Go’s concurrency model is one of its outstanding features. Although channels often become the focus of goroutine communication, understanding the core of concurrency without relying on channels is critical to mastering Go. This article takes a deep dive into goroutines, sync
Packages and practical synchronization modes.
Parallel vs Parallel
Concurrency refers to managing multiple tasks at the same time, while parallelism refers to executing multiple tasks at the same time. Go is designed for concurrency, so it’s easy to create programs that can handle multiple operations independently.
Goroutines: building blocks
one coroutine Is a lightweight thread managed by the Go runtime. Creating a goroutine is as simple as prefixing a function call with go
.
package main
import (
"fmt"
"time"
)
func task(name string) {
for i := 0; i < 5; i++ {
fmt.Printf("Task %s is running: %d\n", name, i)
time.Sleep(time.Millisecond * 500)
}
}
func main() {
go task("A")
go task("B")
// Let the main function wait for goroutines to finish
time.Sleep(time.Second * 3)
fmt.Println("Main function exiting")
}
No channel synchronization
use sync.WaitGroup
sync.WaitGroup
Is a powerful tool for waiting for multiple goroutines to complete their work.
package main
import (
"fmt"
"sync"
"time"
)
func worker(id int, wg *sync.WaitGroup) {
defer wg.Done() // Decrement the counter when the goroutine completes
fmt.Printf("Worker %d starting\n", id)
time.Sleep(time.Second)
fmt.Printf("Worker %d done\n", id)
}
func main() {
var wg sync.WaitGroup
for i := 1; i <= 3; i++ {
wg.Add(1)
go worker(i, &wg)
}
wg.Wait() // Wait for all goroutines to finish
fmt.Println("All workers completed")
}
use sync.Mutex
When multiple goroutines access shared data, race conditions may occur. one sync.Mutex
Ensure that only one goroutine has access to critical parts of the code at a time.
package main
import (
"fmt"
"sync"
)
type Counter struct {
value int
mu sync.Mutex
}
func (c *Counter) Increment() {
c.mu.Lock()
c.value++
c.mu.Unlock()
}
func main() {
counter := &Counter{}
var wg sync.WaitGroup
for i := 0; i < 10; i++ {
wg.Add(1)
go func() {
defer wg.Done()
counter.Increment()
}()
}
wg.Wait()
fmt.Printf("Final Counter Value: %d\n", counter.value)
}
Practical pattern
Workpool without channels
A worker pool is a pattern where multiple workers perform tasks simultaneously. Workers can access tasks from shared slices protected by mutexes, but not channels.
package main
import (
"fmt"
"sync"
)
func worker(id int, tasks *[]int, mu *sync.Mutex, wg *sync.WaitGroup) {
defer wg.Done()
for {
mu.Lock()
if len(*tasks) == 0 {
mu.Unlock()
return
}
task := (*tasks)[0]
*tasks = (*tasks)[1:]
mu.Unlock()
fmt.Printf("Worker %d processing task %d\n", id, task)
}
}
func main() {
tasks := []int{1, 2, 3, 4, 5}
var mu sync.Mutex
var wg sync.WaitGroup
for i := 1; i <= 3; i++ {
wg.Add(1)
go worker(i, &tasks, &mu, &wg)
}
wg.Wait()
fmt.Println("All tasks processed")
}
Concurrency trap
-
Competition conditions: When multiple goroutines access and modify shared data, race conditions may lead to unpredictable behavior. Similar tools
sync.Mutex
andsync/atomic
Help alleviate this situation. - deadlock: Occurs when goroutines wait indefinitely for resources locked by each other. Careful planning is crucial to avoid deadlock.
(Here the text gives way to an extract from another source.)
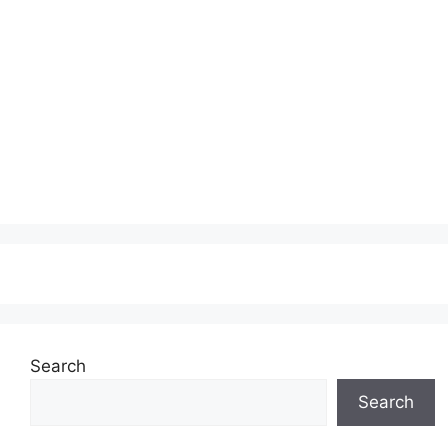
Search
Search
- hunger: If other Goroutines occupy resources, the Goroutine may block indefinitely.
in conclusion
Even without channels, concurrency in Go is very powerful. By mastering goroutine, sync
Packages and common patterns allow you to write high-performance, high-performance programs. Try these tools and you’ll soon see why Go is the first choice for concurrent programming!